DALL·E is a 12-billion parameter version of GPT-3 trained to generate images from text descriptions, using a dataset of text–image pairs. We’ve found that it has a diverse set of capabilities, including creating anthropomorphized versions of animals and objects, combining unrelated concepts in plausible ways, rendering text, and applying transformations to existing images.
GPT-3 showed that language can be used to instruct a large neural network to perform a variety of text generation tasks. Image GPT showed that the same type of neural network can also be used to generate images with high fidelity. We extend these findings to show that manipulating visual concepts through language is now within reach.
Like GPT-3, DALL·E is a transformer language model. It receives both the text and the image as a single stream of data containing up to 1280 tokens, and is trained using maximum likelihood to generate all of the tokens, one after another.
This training procedure allows DALL·E to not only generate an image from scratch, but also to regenerate any rectangular region of an existing image that extends to the bottom-right corner, in a way that is consistent with the text prompt.
We recognize that work involving generative models has the potential for significant, broad societal impacts. In the future, we plan to analyze how models like DALL·E relate to societal issues like economic impact on certain work processes and professions, the potential for bias in the model outputs, and the longer term ethical challenges implied by this technology.

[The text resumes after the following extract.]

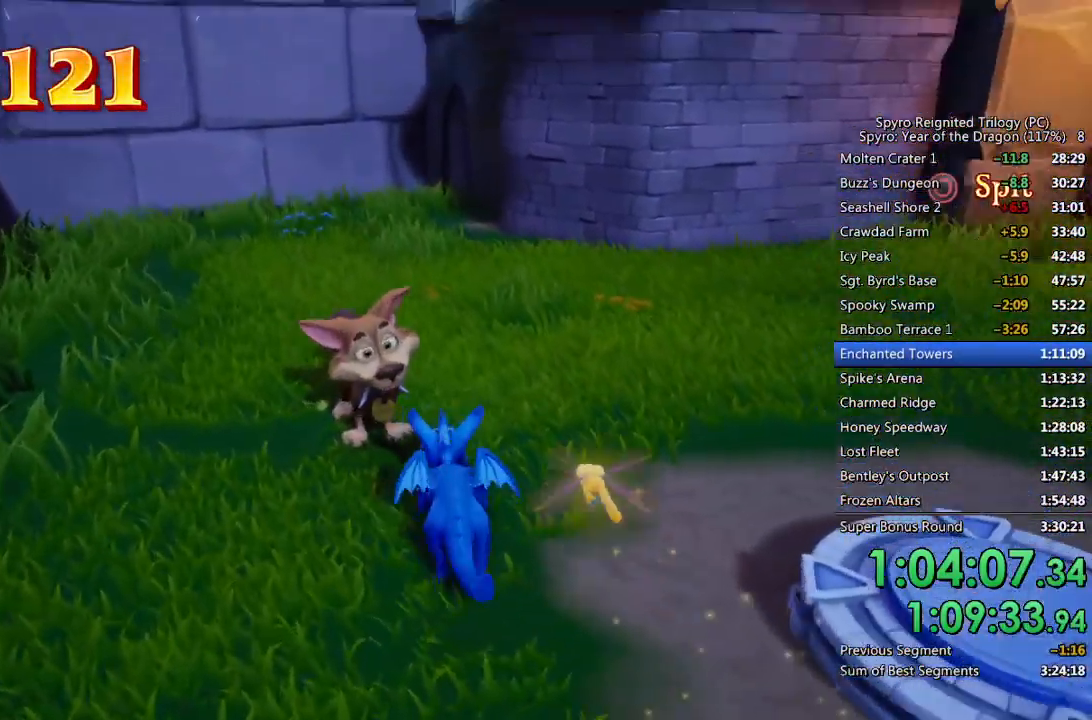
{"buttons": [], "left_stick": "center", "right_stick": "up-right", "events": [[33, "left_stick", "down-right"], [317, "left_stick", "up-right"], [433, "right_stick", "up-right"], [483, "left_stick", "center"]]}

We find that DALL·E is able to create plausible images for a great variety of sentences that explore the compositional structure of language. We illustrate this using a series of interactive visuals in the next section. The samples shown for each caption in the visuals are obtained by taking the top 32 of 512 after reranking with CLIP, but we do not use any manual cherry-picking, aside from the thumbnails and standalone images that appear outside.
We test DALL·E’s ability to modify several of an object’s attributes, as well as the number of times that it appears.
Drawing multiple objects
Simultaneously controlling multiple objects, their attributes, and their spatial relationships presents a new challenge. For example, consider the phrase “a hedgehog wearing a red hat, yellow gloves, blue shirt, and green pants.” To correctly interpret this sentence, DALL·E must not only correctly compose each piece of apparel with the animal, but also form the associations (hat, red), (gloves, yellow), (shirt, blue), and (pants, green) without mixing them up.
We test DALL·E’s ability to do this for relative positioning, stacking objects, and controlling multiple attributes.
While DALL·E does offer some level of controllability over the attributes and positions of a small number of objects, the success rate can depend on how the caption is phrased. As more objects are introduced, DALL·E is prone to confusing the associations between the objects and their colors, and the success rate decreases sharply. We also note that DALL·E is brittle with respect to rephrasing of the caption in these scenarios: alternative, semantically equivalent captions often yield no correct interpretations.